*** Entries shown ***

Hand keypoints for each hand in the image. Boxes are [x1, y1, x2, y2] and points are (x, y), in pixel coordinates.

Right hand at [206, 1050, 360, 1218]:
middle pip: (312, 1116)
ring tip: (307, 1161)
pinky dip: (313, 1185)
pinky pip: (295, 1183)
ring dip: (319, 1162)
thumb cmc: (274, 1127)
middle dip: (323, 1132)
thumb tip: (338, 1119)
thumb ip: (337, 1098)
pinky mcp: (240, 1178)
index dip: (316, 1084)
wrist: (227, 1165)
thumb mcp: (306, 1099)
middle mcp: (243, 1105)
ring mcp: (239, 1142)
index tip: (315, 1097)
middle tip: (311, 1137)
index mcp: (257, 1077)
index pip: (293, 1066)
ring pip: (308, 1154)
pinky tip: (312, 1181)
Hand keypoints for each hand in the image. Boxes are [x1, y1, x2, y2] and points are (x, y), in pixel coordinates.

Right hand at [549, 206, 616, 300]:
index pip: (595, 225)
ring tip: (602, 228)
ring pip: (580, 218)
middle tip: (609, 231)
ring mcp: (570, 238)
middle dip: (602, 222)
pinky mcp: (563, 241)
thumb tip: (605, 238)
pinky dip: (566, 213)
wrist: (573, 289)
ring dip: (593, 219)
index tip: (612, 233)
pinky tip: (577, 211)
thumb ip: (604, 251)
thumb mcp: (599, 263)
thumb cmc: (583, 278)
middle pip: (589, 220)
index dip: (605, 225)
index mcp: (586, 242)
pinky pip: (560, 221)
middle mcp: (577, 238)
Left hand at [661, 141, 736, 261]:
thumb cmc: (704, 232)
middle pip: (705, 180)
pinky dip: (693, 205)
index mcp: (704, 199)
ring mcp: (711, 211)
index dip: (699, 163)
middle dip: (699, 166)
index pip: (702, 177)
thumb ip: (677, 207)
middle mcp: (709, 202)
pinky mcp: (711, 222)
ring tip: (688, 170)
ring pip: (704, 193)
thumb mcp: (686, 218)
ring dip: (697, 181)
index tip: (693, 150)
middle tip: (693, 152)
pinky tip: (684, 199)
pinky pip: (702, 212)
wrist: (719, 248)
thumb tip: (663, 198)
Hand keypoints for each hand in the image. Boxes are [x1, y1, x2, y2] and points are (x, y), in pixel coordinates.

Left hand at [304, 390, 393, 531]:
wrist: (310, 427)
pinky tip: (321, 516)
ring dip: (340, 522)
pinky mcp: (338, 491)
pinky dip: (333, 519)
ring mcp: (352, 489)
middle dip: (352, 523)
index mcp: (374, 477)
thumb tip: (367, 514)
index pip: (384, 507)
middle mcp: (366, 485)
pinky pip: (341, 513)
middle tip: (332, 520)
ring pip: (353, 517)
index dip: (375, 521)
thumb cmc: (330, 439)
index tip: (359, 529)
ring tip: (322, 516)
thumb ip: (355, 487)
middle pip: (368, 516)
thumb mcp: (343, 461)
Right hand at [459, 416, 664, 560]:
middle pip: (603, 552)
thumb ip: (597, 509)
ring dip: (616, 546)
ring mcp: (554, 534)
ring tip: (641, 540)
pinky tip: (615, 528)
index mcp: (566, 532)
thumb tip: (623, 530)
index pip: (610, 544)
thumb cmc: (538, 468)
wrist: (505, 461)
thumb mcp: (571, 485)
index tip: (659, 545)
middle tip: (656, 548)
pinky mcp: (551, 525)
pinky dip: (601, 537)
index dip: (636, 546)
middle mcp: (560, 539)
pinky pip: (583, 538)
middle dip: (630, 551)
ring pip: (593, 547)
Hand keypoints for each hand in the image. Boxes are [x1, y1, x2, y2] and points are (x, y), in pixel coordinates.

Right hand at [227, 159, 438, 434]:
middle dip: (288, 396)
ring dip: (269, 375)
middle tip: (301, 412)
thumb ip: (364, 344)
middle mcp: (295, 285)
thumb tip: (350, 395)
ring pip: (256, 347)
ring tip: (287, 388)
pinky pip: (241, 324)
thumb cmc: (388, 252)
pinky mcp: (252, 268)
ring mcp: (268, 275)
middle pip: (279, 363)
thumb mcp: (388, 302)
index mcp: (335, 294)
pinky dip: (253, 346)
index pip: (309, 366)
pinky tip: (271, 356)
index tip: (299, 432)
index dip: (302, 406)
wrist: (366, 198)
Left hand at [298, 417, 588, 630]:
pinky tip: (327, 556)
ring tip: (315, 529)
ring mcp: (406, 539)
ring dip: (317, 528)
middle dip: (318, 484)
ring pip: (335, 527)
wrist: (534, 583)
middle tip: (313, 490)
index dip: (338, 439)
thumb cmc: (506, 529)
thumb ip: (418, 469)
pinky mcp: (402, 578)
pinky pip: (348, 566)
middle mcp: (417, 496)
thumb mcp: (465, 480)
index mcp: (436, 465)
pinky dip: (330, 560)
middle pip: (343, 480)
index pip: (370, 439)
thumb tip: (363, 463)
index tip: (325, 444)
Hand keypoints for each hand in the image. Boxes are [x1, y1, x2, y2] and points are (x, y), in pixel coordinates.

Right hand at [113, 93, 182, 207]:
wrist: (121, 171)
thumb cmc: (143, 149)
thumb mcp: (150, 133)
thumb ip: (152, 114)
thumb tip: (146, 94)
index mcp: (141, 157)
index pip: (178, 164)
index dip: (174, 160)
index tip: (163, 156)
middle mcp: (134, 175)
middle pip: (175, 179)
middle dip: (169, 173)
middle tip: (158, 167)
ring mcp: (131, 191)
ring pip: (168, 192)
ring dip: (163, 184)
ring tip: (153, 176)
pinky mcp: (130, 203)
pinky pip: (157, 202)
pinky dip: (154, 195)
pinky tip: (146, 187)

*** End of Entries shown ***

### Exercise
Take exactly the lines from the one containing "middle pip: (279, 363)" through the one containing "wrist: (534, 583)" in the data above, and output them with nothing added.

### Solution below
middle pip: (279, 363)
thumb mcp: (388, 302)
index mcp: (335, 294)
pinky dip: (253, 346)
index pip: (309, 366)
pinky tip: (271, 356)
index tip: (299, 432)
index dip: (302, 406)
wrist: (366, 198)
Left hand at [298, 417, 588, 630]:
pinky tip: (327, 556)
ring tip: (315, 529)
ring mcp: (406, 539)
ring dip: (317, 528)
middle dip: (318, 484)
ring pip: (335, 527)
wrist: (534, 583)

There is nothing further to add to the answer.